Así que esa percepción dual y poderosa sobre la mujer completamente libre — la que se debate y lucha por construir su manera de ver la vida — forma parte de todo lo que aspiro y creo. Hay una convicción completa y profunda sobre el hecho de ser mujer más allá de todo análisis meridiano sobre lo que el rol de género puede ser. El hecho que la mujer moderna disfruta de una libertad y autonomía inéditas. Que buena parte de las mujeres que conozco no desean ser clasificadas, categorizadas y minimizadas por una mera comprensión sobre su estado civil o su capacidad para concebir. Que la percepción sobre la identidad y cómo vivimos es algo más que una imagen estática sobre una posibilidad sobre lo femenino. Que para la gran mayoría de las mujeres actuales su trabajo y profesión representan en buena medida una forma de triunfo social y que gran parte de las mujeres que conozco están orgullosas de poder pagar sus gustos y sobre todo, su estilo de vida. Que hay una percepción sobre el tema de quién es la mujer actual, cada vez más compleja, que se relaciona con la forma en la que la mujer se percibe así misma. Que no se trata de un menosprecio, y mucho menos de una crítica a la caballerosidad, galantería o cualquier concepto análogo cada vez que una mujer toma poder sobre su cuerpo y su estilo de vida, sino a una percepción muy concreta sobre lo que la mujer desea y quiere hacer. Una toma de control digamos, sobre aspectos de su vida que hasta hace poco eran difusos e incómodos.

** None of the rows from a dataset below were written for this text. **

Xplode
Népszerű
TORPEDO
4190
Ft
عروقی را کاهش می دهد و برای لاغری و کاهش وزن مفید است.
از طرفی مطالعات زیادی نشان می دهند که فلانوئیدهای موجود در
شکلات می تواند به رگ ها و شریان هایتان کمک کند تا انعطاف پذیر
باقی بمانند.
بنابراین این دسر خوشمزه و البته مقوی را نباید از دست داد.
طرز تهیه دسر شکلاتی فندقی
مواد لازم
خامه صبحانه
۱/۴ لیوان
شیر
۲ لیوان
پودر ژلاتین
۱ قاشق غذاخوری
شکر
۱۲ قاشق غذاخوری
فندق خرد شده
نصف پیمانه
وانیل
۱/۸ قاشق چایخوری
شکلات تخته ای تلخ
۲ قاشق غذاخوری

Se trata de un proceso natural de toma de conciencia sobre los derechos y deberes — poder, sin más ni menos — que posee o puede ejercer un colectivo o una persona, con frecuencia menospreciado por una situación de exclusión. Una mujer que sabe con exactitud el valor de sus capacidades y cómo asumir un rol mucho más activo en la defensa de sus ideales, compromisos personales y principios. En otras palabras, una mujer que no se define con facilidad es una mujer inteligente y talentosa que sabe que lo es y disfruta siéndolo.

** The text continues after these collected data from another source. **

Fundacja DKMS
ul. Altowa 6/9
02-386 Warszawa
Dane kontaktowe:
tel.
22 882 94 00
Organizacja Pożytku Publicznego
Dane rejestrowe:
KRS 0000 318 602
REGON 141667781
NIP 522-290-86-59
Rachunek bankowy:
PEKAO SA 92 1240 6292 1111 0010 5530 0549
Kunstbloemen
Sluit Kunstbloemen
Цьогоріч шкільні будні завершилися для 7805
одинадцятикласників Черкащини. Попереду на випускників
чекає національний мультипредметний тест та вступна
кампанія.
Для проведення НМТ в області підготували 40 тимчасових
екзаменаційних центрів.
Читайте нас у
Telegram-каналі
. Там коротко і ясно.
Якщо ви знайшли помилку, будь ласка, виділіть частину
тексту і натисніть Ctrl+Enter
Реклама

En una ocasión, alguien me insistió que las mujeres deberían “aceptar que tienen un deber cultural que cumplir”. Una frase que me aterró por sus implicaciones, pero también me inquietó por todas las veces en que se toma como cierta y parte de la comprensión de la mujer. Pienso a veces en esa frase cuando redacto artículos sobre los derechos de la mujer, mientras participo con mis ideas y mi punto de vista sobre nuevos escenarios que incluyan a la inclusión y equidad como un tema de enorme relevancia, cuando me enfrento a la exclusión y discriminación de todas las maneras que puedo. Y creo que es justamente esa percepción sobre la normalidad trastocada e «insultada» lo que me anima a continuar luchando como lo hago. Lo que me inspira a continuar. Una pequeña batalla diaria, una forma novedosa de comprenderme a mí misma.